Testo di studio
Il fallimento dell’Agenda Digitale Italiana

Quando scrivevamo, esattamente nel marzo dello scorso anno, della nascita dell’Agenzia per l’attuazione dell’Agenda Digitale, ci chiedevamo, augurandoci ovviamente di sbagliare, se non si fosse trattato del “solito calderone tirato su in fretta e furia per spendere oltre un miliardo di euro senza alcuna ricaduta reale sul nostro Paese”.

Purtroppo, a distanza di un anno, dobbiamo riconoscere che l’Agenda digitale si è rivelata un vero e proprio fallimento e l’ennesimo esempio di gestione "all’italiana" della cosa pubblica (che tanto fa bene alla nostra economia e al prestigio internazionale del nostro Paese) dal momento che, come risulta ufficialmente dall’ultimo monitoraggio pubblicato dalla Camera dei Deputati, questa non ha completato nemmeno un terzo degli obbiettivi istituzionali preposti.

I numeri non lasciano molto spazio alla fantasia. Nel 2012, su 47 adempimenti previsti ne sono stati portati a compimento 4. Nel 2013, invece, su 55 previsti, solo 17 hanno visto la luce. Tra i provvedimenti presi ci sono questioni che il Presidente Caio aveva particolarmente a cuore, come quelli relativi all’anagrafe nazionale. Molte altre cose (a nostro avviso enormemente più importanti) sono state, invece, trascurate. Tra queste ultime non possiamo non ricordare: l’invio di certificati e ricette mediche in formato elettronico; le norme di igiene per la misurazione dei campi magnetici potenzialmente dannosi; l’assenza di azioni sugli Open Data e la trasparenza dell’attività parlamentare.

Cosa fare
Riscrivi il brano del testo sull'Agenda Digitale da "I numeri non" a "trasparenza dell’attività parlamentare.", mettendo "immaginazione" al posto di "fantasia".

Estratti dei dati
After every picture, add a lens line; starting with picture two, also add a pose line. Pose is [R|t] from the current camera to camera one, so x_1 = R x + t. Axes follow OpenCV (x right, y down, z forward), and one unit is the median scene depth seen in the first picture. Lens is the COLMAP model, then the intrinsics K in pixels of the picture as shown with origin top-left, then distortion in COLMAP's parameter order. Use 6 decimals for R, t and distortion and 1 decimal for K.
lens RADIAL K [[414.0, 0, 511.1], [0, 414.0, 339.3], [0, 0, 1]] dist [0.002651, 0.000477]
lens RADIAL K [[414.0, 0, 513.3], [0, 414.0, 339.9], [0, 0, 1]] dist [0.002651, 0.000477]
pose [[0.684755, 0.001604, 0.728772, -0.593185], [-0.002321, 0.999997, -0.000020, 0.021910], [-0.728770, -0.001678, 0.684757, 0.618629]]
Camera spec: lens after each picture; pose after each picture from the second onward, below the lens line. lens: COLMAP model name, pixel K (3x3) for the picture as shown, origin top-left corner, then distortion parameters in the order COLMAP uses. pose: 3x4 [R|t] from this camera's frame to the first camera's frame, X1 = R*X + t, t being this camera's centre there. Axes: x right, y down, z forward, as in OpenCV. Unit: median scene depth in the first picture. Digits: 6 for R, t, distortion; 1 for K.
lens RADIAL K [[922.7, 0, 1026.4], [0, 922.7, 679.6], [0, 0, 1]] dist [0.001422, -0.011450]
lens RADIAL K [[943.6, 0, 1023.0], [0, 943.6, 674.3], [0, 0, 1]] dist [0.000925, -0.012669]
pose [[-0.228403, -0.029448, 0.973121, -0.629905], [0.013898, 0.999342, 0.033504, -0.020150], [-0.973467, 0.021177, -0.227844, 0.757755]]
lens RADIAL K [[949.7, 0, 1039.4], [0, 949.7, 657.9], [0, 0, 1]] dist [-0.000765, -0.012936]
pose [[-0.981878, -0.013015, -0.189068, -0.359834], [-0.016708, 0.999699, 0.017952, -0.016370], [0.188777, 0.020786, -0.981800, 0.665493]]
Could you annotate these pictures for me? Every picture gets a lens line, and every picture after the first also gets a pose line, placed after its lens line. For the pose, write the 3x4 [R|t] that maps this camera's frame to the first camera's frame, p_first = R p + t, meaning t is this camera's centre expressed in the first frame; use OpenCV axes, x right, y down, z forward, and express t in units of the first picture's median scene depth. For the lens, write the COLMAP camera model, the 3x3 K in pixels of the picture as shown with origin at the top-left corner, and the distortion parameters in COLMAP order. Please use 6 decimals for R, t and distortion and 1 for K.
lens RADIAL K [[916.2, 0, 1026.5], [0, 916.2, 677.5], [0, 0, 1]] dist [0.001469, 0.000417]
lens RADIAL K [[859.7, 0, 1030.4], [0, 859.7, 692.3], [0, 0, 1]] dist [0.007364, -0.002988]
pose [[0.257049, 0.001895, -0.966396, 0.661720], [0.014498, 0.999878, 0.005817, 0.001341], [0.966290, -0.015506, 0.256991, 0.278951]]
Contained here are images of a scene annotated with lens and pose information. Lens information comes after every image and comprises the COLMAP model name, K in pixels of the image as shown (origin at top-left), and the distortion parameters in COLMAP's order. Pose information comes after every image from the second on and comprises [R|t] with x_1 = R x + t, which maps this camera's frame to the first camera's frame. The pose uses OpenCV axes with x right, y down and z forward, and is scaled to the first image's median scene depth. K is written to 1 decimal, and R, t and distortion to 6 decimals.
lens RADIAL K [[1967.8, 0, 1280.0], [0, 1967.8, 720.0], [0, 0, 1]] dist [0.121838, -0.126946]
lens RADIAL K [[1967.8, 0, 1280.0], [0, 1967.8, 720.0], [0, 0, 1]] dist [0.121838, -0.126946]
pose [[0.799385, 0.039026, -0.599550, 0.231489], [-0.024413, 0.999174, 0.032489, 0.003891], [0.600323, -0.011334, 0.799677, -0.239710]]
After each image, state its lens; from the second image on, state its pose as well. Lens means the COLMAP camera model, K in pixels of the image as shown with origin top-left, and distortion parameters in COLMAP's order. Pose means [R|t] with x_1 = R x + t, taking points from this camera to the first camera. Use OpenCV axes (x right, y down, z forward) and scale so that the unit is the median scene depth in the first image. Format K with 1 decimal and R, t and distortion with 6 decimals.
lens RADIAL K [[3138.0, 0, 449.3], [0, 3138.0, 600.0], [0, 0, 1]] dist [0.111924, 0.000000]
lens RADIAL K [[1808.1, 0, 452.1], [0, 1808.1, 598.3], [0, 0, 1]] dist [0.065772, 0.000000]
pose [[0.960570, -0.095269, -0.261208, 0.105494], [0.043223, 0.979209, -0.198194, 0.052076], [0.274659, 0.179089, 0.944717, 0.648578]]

Risposta
I numeri non lasciano molto spazio alla immaginazione. Nel 2012, su 47 adempimenti previsti ne sono stati portati a compimento 4. Nel 2013, invece, su 55 previsti, solo 17 hanno visto la luce. Tra i provvedimenti presi ci sono questioni che il Presidente Caio aveva particolarmente a cuore, come quelli relativi all’anagrafe nazionale. Molte altre cose (a nostro avviso enormemente più importanti) sono state, invece, trascurate. Tra queste ultime non possiamo non ricordare: l’invio di certificati e ricette mediche in formato elettronico; le norme di igiene per la misurazione dei campi magnetici potenzialmente dannosi; l’assenza di azioni sugli Open Data e la trasparenza dell’attività parlamentare.